A tropical depression in the East Vietnam Sea is forecast to strengthen into a storm, bringing massive rainfall to northern and north-central provinces, according to the National Center for Hydro-meteorological Forecasting.
The low-pressure system was located about 190 kilometers northeast of Vietnam’s Hoang Sa (Paracel) archipelago as of 7:00 am on Tuesday, packing winds at 40 to 60km per hour and gusts at up to 80km an hour.
It is expected to travel northwest in the next 24 hours and gather enough strengths to become a storm.
The storm will be located on China’s Hainan Island as of 7:00 am on Wednesday, with average wind speed increasing to between 60 and 75km per hour and gusts reaching 115km an hour.
It is expected to hit the Vietnamese coast from northern Quang Ninh to Nam Dinh Provinces on Thursday morning.
Under the influence of the weather phenomenon, heavy downpours are forecast to dampen northern and north-central Vietnam on Wednesday and Thursday, posing high risks of flashfloods and landslides in mountainous areas.
According to Hoang Phuc Lam, deputy director of the National Center for Hydro-meteorological Forecasting, torrential rain will help prevent wildfires in north-central provinces.

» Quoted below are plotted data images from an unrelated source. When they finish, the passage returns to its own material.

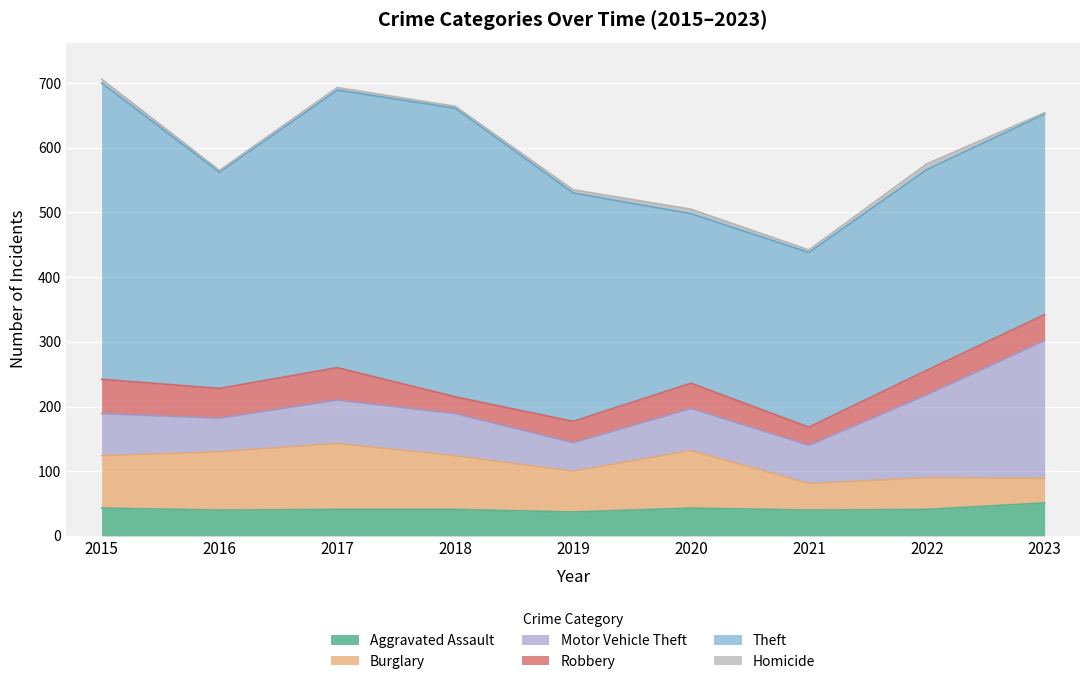

What is the sum of all Motor Vehicle Theft values?

758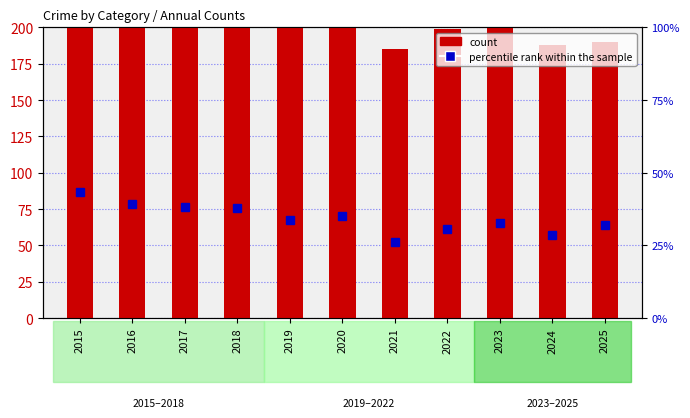

Does the chart contain any negative values?

No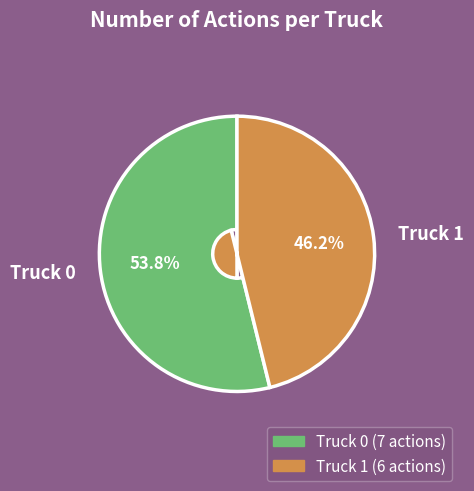

To the nearest percent, what is the combined percentage of Truck 1 and Truck 0?

100%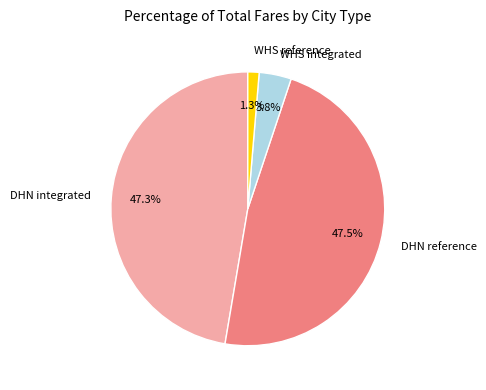

How many slices are in this pie chart?

4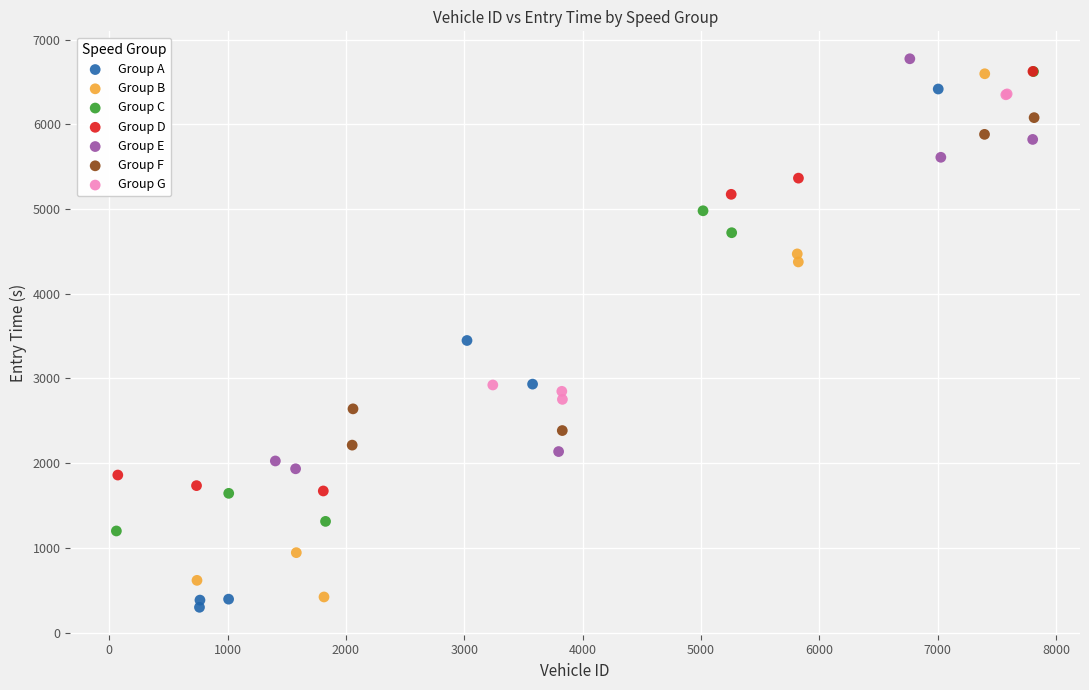

What are all the series names shown in the legend?

Group A, Group B, Group C, Group D, Group E, Group F, Group G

However, downpours that follow forest fires and a long period of hot and dry weather can be highly dangerous as they can cause mudslides in certain areas, Lam elaborated.
Raging blazes engulfed large sections of forests in Ha Tinh, Nghe An, Quang Binh, and Thua Thien-Hue Provinces in the north-central region over the weekend.
Ha Tinh suffered the most serious damage, as wildfires broke out in seven districts between Friday and Sunday, destroying hundreds of hectares of forest.
All of the fires were put under control as of Monday, but local authorities were worried that they could flare up again due to high temperatures.